# Stored data:

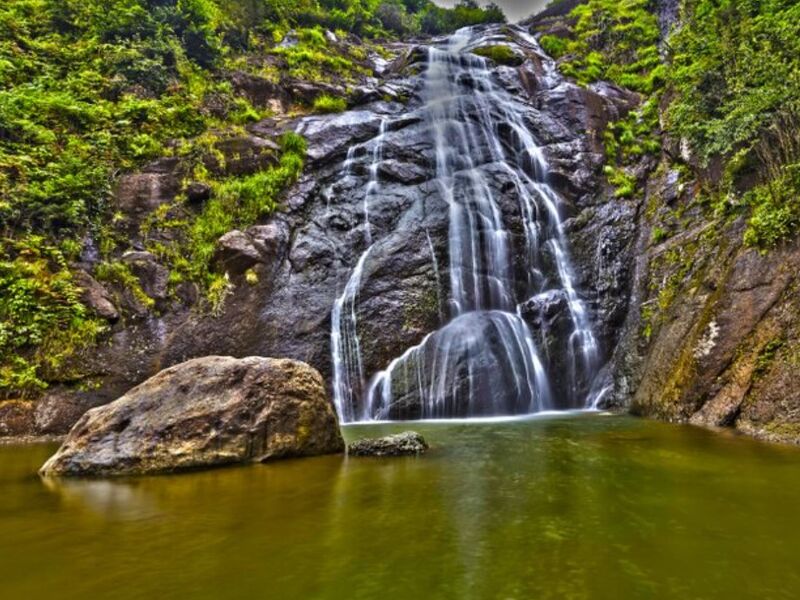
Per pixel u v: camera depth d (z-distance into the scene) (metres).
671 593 2.77
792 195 8.85
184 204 13.39
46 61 14.95
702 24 14.54
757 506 4.29
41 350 10.02
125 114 14.47
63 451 6.11
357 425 10.20
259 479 5.49
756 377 8.06
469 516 4.12
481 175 15.95
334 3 27.33
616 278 13.97
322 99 18.53
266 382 6.79
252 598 2.75
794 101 9.18
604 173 16.45
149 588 2.88
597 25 23.67
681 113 12.69
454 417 11.35
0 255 10.53
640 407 10.61
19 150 12.21
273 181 14.45
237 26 20.94
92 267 11.51
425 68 21.48
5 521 4.12
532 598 2.72
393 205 14.80
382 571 3.09
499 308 13.68
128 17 16.34
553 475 5.49
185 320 11.58
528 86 20.19
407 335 12.32
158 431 6.21
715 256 10.69
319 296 12.57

# Task:
Leave out the pictures and retype every line above exactly.

# Task response:
Per pixel u v: camera depth d (z-distance into the scene) (metres).
671 593 2.77
792 195 8.85
184 204 13.39
46 61 14.95
702 24 14.54
757 506 4.29
41 350 10.02
125 114 14.47
63 451 6.11
357 425 10.20
259 479 5.49
756 377 8.06
469 516 4.12
481 175 15.95
334 3 27.33
616 278 13.97
322 99 18.53
266 382 6.79
252 598 2.75
794 101 9.18
604 173 16.45
149 588 2.88
597 25 23.67
681 113 12.69
454 417 11.35
0 255 10.53
640 407 10.61
19 150 12.21
273 181 14.45
237 26 20.94
92 267 11.51
425 68 21.48
5 521 4.12
532 598 2.72
393 205 14.80
382 571 3.09
499 308 13.68
128 17 16.34
553 475 5.49
185 320 11.58
528 86 20.19
407 335 12.32
158 431 6.21
715 256 10.69
319 296 12.57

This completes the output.